In the fast-changing world of information security however, some elements of the standard and it’s controls have dated and do not quite align with modern tech. and ways of working (when reading some parts, you just know it was typed in WordStar and saved via a Novell network…). Thankfully, it does get revised by the ISO (the International Organisation for Standardisation*) every few years and the new revision is scheduled for release in Q1 of 2022.
So what’s changing?
In terms of timing, this month should see the publication of an updated version of ISO 27002 (an accompanying standard that provides guidance/detail on the security controls in the 27001 standard). The updated version of the 27001 standard itself is likely due for publication in a couple of months (so March 2022).
Key differences are:
While the new standard will be slightly longer, it has less secuity controls in it with overall the number reduced from 114 down to 93 controls, though some have been merged, some removed and additions made.
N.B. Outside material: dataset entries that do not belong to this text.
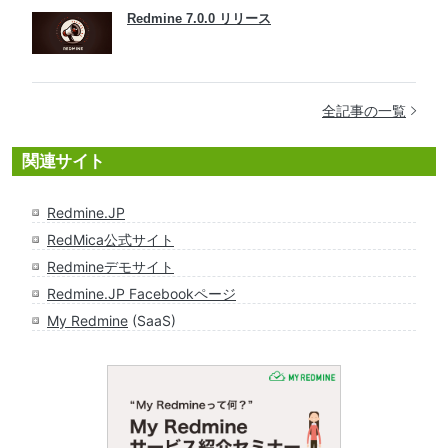
Redmine 7.0.0 リリース
全記事の一覧
関連サイト
Redmine.JP
RedMica公式サイト
Redmineデモサイト
Redmine.JP Facebookページ
My Redmine
(SaaS)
The new security controls added in to the standard clearly show modernisation, they are:
- Threat intelligence
- Information security for use of cloud services
- ICT readiness for business continuity
- Physical security monitoring
- Configuration management
- Information deletion
- Data masking
- Data leakage prevention
- Monitoring activities
- Web filtering
- Secure coding
The standard has also been restructed and controls are now grouped by four themes rather than by the 14 clauses, the themes being:
- People (8 controls)
- Organizational (37 controls)
- Technological (34 controls)
- Physical (14 controls)
What do we need to do?
Nothing at the moment – if you are currently implementing or preparing for an audit of ISO 27001 you should continue you as-is. Once certified, the certification under the existing standard remains valid for until the official publication of the new standard PLUS a grace period (typically a couple of years), at which point you can simply re-align with the new standard. Updating your existing ISMS to align with the updated standard is made easier by the inclusion of a comparison document in the new standard specifically for this reason.
Once the standard is published, grab a copy and review your statement of applicability against the new controls (the comparison document should help a lot).
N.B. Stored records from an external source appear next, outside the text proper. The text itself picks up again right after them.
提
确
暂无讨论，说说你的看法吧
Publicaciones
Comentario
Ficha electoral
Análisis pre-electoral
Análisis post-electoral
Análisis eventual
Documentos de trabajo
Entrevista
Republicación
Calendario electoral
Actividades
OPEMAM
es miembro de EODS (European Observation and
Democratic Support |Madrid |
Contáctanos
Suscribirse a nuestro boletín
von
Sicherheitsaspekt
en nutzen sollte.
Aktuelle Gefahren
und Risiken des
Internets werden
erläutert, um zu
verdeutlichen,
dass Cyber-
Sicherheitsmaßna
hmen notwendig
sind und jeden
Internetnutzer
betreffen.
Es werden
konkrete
*Why is the ISO called that if their full name is Internation Organisation for Standardisation? Because it’s not an acronym. The organisation realised that an acronym would also be confusing because of the number of lanuages amongst it’s members, as such they decided to adopt a simple three letter word based on the Greek word isos (meaning equal). A common misconception is that they are (or used to be) called the International Standard Organisation.